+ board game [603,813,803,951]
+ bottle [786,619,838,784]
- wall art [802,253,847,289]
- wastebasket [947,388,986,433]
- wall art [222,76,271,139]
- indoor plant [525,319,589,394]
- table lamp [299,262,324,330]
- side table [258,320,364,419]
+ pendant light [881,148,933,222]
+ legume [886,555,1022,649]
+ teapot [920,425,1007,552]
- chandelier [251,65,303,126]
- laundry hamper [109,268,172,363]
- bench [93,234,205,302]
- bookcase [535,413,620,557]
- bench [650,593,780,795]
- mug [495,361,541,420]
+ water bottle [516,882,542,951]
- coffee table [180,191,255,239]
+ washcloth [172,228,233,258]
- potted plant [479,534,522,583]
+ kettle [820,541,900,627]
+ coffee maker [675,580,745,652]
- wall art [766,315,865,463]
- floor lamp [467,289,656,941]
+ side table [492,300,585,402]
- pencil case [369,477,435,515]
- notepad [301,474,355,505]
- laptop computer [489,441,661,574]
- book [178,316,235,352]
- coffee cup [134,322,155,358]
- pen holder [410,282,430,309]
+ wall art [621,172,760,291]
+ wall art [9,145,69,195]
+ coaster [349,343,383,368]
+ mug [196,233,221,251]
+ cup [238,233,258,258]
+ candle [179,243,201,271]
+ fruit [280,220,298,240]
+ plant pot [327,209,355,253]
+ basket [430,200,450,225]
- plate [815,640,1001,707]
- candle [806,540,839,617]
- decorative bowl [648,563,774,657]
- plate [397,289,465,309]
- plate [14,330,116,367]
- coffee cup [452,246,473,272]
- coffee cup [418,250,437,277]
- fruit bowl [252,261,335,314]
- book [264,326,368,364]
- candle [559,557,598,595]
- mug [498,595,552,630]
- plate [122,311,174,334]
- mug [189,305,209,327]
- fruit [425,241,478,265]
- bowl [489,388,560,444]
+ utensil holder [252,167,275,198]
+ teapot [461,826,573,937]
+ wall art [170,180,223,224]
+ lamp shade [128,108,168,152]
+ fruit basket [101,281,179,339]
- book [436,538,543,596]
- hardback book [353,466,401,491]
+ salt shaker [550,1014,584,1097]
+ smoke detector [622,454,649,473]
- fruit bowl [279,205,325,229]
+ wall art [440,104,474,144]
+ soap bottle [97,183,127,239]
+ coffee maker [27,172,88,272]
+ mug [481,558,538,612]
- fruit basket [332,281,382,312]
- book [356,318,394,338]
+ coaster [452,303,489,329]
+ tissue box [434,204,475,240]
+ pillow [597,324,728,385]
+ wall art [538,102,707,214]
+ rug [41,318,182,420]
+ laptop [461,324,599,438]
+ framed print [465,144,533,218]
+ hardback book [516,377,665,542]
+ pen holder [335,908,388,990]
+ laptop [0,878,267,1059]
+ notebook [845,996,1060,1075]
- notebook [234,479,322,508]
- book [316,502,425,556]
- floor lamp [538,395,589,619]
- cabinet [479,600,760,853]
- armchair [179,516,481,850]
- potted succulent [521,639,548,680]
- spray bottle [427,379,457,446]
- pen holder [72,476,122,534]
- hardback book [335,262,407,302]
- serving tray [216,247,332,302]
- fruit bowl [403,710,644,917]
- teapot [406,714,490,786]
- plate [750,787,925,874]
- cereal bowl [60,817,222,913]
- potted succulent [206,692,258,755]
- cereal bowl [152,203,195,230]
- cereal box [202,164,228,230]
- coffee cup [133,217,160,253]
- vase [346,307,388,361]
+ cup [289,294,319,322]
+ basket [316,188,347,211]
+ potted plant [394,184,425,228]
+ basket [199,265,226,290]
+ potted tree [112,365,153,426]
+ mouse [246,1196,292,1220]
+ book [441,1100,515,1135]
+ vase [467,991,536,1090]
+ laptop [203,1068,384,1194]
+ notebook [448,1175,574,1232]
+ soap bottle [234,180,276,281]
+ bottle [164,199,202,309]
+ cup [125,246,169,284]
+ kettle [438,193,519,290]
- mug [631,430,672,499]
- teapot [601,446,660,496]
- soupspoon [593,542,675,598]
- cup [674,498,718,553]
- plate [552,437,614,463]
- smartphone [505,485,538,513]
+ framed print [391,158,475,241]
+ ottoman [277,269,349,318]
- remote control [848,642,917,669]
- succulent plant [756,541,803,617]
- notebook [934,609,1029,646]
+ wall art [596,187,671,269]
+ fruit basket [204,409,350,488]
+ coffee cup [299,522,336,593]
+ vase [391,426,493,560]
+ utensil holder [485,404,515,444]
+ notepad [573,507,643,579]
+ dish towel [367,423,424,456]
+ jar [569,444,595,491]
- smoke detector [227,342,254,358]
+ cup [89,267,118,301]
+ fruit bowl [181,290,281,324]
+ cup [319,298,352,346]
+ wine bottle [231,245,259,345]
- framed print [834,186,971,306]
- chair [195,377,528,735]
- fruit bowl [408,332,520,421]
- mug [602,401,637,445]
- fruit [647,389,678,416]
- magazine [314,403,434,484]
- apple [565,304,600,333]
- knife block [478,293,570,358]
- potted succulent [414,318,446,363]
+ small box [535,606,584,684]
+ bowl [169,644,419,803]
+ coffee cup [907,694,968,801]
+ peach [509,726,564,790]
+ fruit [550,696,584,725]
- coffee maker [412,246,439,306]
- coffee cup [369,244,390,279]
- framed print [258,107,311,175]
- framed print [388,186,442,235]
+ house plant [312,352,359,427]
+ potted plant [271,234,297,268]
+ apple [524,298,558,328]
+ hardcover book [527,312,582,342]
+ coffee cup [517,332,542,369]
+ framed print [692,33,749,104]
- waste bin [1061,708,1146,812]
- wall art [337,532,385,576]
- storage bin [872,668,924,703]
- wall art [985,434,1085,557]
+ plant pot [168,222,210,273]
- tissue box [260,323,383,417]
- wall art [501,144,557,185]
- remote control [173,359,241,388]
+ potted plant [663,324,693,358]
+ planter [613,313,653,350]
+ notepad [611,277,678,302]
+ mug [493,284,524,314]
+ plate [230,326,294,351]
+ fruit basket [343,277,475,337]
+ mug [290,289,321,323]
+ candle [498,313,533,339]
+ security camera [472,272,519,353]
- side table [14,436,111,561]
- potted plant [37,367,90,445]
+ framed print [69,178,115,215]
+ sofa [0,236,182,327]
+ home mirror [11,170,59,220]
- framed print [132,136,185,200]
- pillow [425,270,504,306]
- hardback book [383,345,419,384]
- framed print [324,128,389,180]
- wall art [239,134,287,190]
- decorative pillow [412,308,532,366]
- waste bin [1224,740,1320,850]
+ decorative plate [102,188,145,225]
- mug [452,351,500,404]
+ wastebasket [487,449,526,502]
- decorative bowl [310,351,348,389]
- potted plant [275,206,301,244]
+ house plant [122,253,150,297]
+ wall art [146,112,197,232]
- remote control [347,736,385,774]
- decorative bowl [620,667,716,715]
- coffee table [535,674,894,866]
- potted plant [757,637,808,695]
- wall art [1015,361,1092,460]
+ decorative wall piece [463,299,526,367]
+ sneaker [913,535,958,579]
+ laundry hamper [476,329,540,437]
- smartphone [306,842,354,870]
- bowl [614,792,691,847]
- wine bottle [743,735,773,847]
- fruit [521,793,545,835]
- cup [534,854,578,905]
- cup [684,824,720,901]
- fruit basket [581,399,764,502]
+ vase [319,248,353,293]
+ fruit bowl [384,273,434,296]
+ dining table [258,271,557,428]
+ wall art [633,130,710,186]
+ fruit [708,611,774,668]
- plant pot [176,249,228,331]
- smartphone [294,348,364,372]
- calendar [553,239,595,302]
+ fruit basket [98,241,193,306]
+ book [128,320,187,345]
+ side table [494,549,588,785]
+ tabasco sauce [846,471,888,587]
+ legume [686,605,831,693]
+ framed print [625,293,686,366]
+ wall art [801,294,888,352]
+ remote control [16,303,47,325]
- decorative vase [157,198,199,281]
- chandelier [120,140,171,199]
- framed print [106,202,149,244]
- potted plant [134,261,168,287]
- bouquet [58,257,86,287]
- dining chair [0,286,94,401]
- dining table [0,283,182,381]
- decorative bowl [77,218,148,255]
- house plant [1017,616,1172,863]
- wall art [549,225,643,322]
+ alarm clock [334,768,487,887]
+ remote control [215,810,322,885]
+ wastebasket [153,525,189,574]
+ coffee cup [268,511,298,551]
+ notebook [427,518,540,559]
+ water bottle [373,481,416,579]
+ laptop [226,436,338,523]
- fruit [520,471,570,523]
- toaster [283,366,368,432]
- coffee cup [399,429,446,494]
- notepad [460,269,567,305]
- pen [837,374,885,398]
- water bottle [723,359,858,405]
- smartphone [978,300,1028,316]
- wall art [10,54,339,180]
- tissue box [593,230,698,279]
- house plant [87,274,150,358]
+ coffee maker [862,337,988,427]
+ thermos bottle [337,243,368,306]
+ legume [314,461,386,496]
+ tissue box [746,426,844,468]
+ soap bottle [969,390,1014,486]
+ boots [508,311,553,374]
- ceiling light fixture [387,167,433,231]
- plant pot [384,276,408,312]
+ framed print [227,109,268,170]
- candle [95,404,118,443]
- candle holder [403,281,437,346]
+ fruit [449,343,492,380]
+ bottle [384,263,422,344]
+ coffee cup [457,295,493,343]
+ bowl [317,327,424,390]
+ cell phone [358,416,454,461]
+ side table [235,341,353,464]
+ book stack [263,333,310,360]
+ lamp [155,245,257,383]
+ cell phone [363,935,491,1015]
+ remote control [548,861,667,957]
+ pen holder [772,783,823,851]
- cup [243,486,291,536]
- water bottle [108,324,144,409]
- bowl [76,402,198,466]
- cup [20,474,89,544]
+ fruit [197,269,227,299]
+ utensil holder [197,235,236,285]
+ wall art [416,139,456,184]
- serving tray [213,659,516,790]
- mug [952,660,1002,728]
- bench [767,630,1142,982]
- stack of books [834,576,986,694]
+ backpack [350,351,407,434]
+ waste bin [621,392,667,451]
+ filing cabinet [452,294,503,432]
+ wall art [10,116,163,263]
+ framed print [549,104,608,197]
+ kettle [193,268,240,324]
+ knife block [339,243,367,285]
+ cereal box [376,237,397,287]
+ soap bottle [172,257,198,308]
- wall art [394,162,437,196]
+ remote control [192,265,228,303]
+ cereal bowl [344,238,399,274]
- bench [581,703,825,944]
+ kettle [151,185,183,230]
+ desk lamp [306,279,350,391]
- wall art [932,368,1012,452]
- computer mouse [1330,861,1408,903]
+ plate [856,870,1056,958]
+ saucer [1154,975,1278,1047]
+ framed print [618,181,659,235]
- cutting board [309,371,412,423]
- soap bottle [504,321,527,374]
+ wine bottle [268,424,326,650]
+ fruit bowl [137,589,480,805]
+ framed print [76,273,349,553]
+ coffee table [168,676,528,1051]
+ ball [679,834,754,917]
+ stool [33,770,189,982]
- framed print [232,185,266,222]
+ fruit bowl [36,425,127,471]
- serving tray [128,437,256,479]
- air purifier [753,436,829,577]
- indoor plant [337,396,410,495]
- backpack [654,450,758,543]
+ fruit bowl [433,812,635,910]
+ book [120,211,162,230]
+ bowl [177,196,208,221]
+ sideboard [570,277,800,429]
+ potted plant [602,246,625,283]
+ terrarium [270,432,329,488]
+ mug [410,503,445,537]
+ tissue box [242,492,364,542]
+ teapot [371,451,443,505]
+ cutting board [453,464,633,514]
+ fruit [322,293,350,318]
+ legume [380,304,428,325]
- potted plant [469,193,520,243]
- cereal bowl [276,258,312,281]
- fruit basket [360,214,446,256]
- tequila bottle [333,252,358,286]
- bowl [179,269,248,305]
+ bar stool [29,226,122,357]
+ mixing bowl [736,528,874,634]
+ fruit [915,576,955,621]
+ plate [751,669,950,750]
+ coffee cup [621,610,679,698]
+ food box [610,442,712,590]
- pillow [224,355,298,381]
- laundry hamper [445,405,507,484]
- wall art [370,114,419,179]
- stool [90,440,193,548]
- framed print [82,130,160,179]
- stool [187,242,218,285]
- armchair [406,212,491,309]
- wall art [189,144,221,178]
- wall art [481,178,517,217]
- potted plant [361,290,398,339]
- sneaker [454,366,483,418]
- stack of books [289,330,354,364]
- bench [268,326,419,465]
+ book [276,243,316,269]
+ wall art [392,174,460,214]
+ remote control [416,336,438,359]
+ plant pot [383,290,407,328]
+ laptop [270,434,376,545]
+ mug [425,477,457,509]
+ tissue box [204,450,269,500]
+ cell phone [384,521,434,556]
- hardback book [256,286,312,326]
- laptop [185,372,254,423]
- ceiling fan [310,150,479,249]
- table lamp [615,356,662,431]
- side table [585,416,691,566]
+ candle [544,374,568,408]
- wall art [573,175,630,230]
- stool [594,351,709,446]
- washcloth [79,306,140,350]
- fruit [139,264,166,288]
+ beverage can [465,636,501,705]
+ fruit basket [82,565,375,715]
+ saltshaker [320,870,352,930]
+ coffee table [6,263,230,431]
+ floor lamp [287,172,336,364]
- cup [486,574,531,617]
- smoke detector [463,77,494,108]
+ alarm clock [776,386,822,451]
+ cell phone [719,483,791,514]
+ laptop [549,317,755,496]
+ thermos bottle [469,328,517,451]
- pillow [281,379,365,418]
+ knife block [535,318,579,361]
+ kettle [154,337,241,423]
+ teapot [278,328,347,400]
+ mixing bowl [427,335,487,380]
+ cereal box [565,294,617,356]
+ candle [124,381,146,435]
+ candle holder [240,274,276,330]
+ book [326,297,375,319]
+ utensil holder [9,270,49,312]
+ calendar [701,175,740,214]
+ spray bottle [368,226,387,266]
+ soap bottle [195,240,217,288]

Task goal: Output only a verbatim copy of the lines spanning from the line that contains "mixing bowl [427,335,487,380]" to the end of the records above.

Finished exercise:
+ mixing bowl [427,335,487,380]
+ cereal box [565,294,617,356]
+ candle [124,381,146,435]
+ candle holder [240,274,276,330]
+ book [326,297,375,319]
+ utensil holder [9,270,49,312]
+ calendar [701,175,740,214]
+ spray bottle [368,226,387,266]
+ soap bottle [195,240,217,288]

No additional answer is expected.